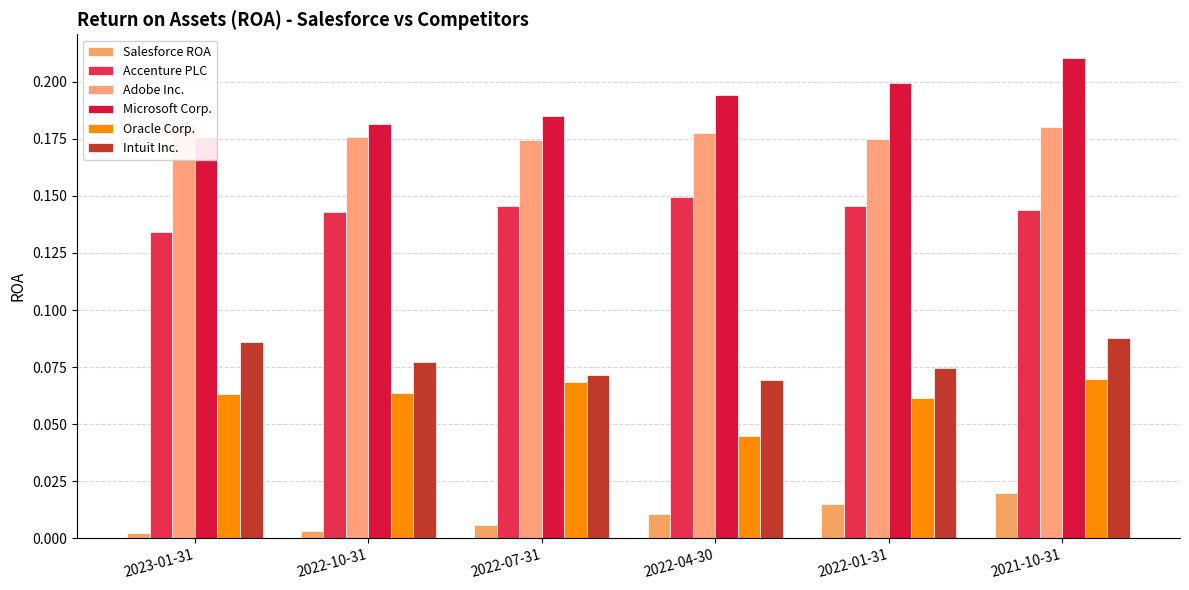

Is it true that Oracle Corp. equals 0.0 at 2022-10-31?

False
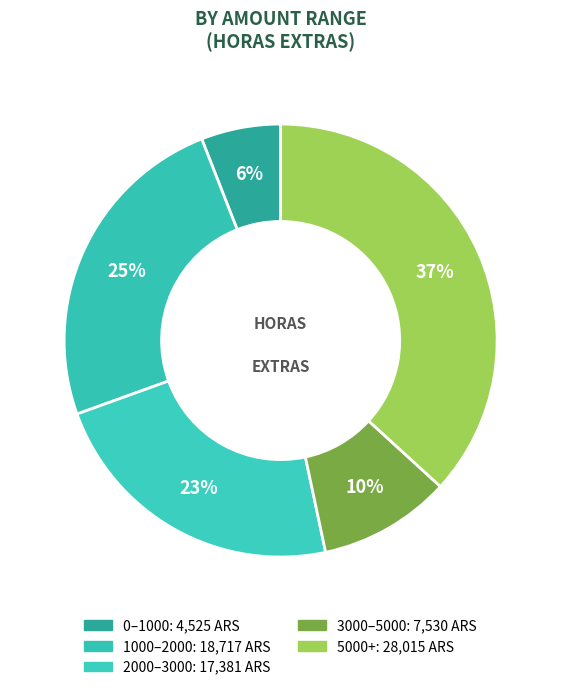

How many segments does this pie chart have?

5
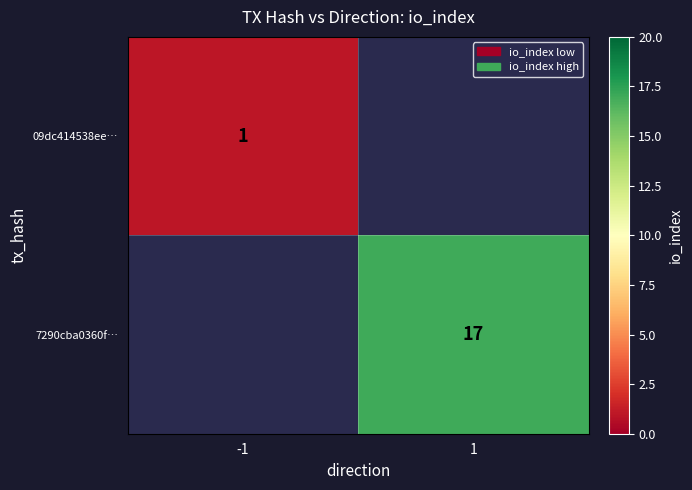

What is the greatest value displayed?

17.0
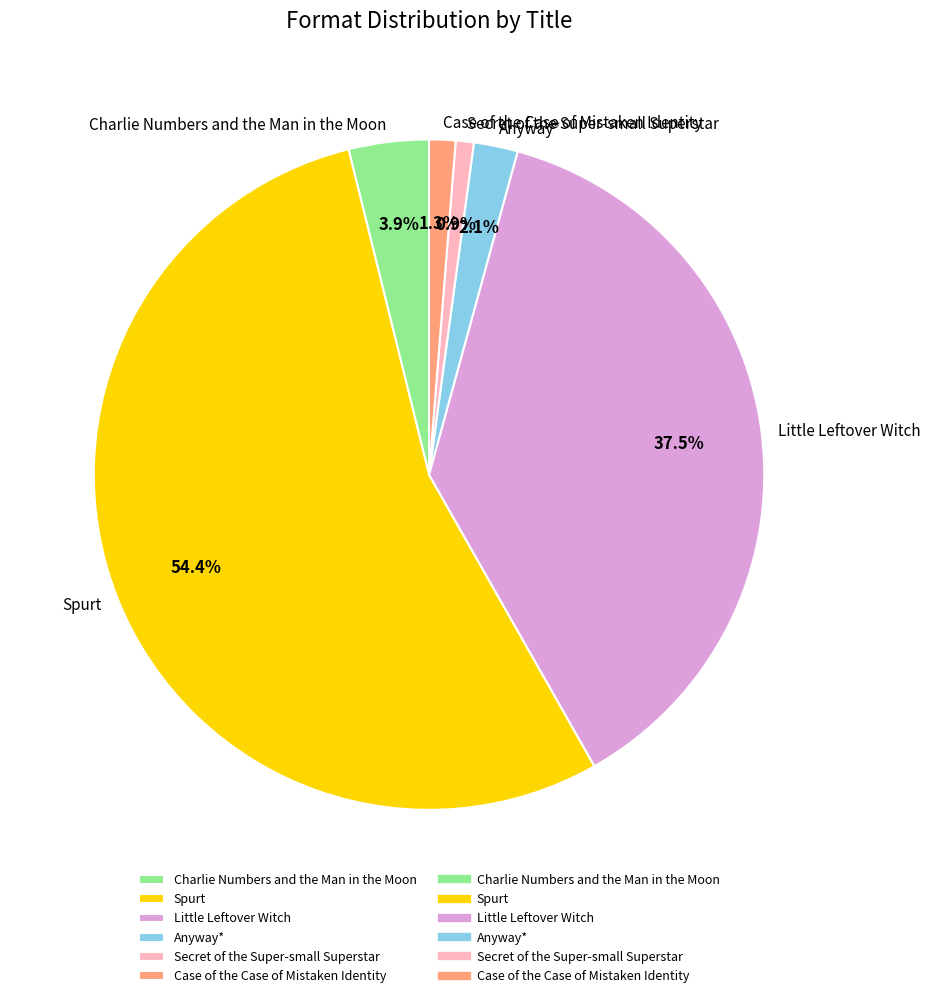

Count the number of slices in the pie.

6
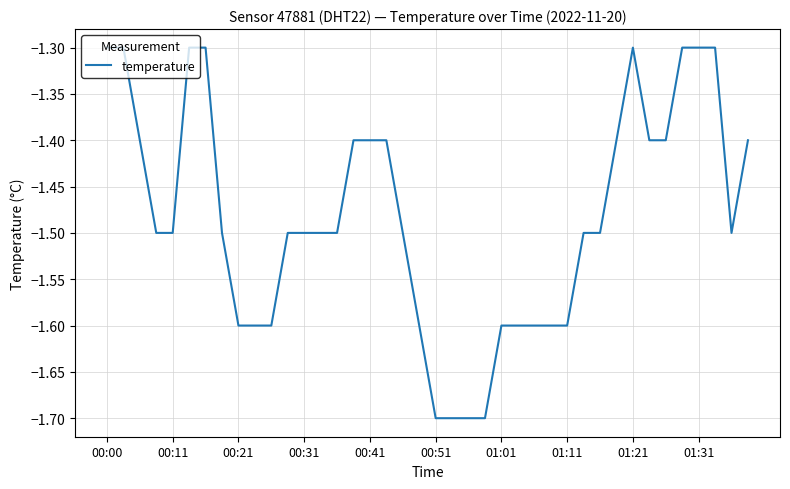

What is the difference between the second highest and second lowest values?

0.4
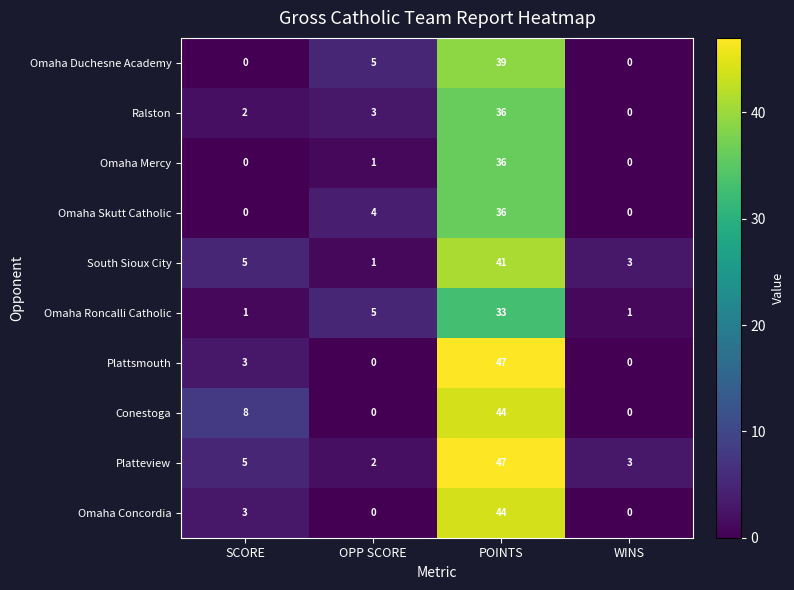

What is the spread (max minus min) of values at POINTS?

14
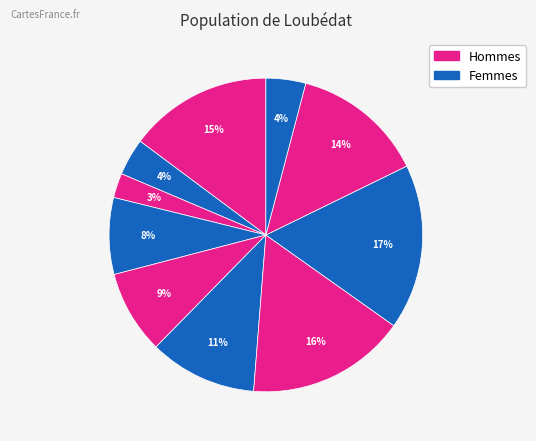

Rank the categories by value from highest to lowest.

pct75, pct65, pct05, pct85, pct55, pct45, pct35, pct95, pct15, pct25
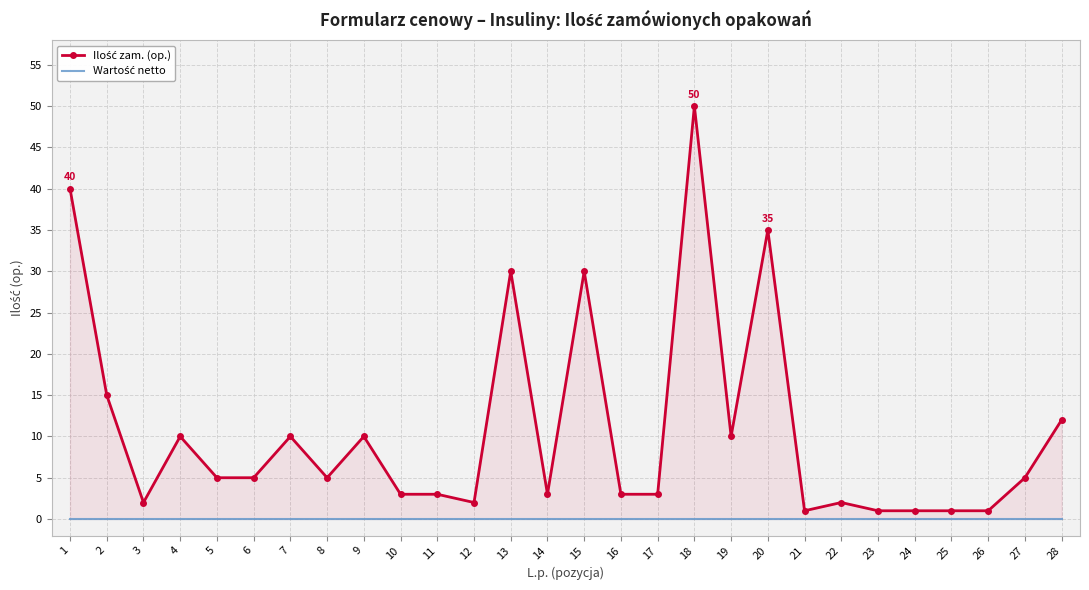

Which category has the highest value in the Wartość netto series?

1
***
Work order :: Copy every row above word for word, leaving out the pictures.

Solution to this problem ::
Is it true that Oracle Corp. equals 0.0 at 2022-10-31?

False

How many segments does this pie chart have?

5

What is the greatest value displayed?

17.0

Count the number of slices in the pie.

6

What is the difference between the second highest and second lowest values?

0.4

What is the spread (max minus min) of values at POINTS?

14

Rank the categories by value from highest to lowest.

pct75, pct65, pct05, pct85, pct55, pct45, pct35, pct95, pct15, pct25

Which category has the highest value in the Wartość netto series?

1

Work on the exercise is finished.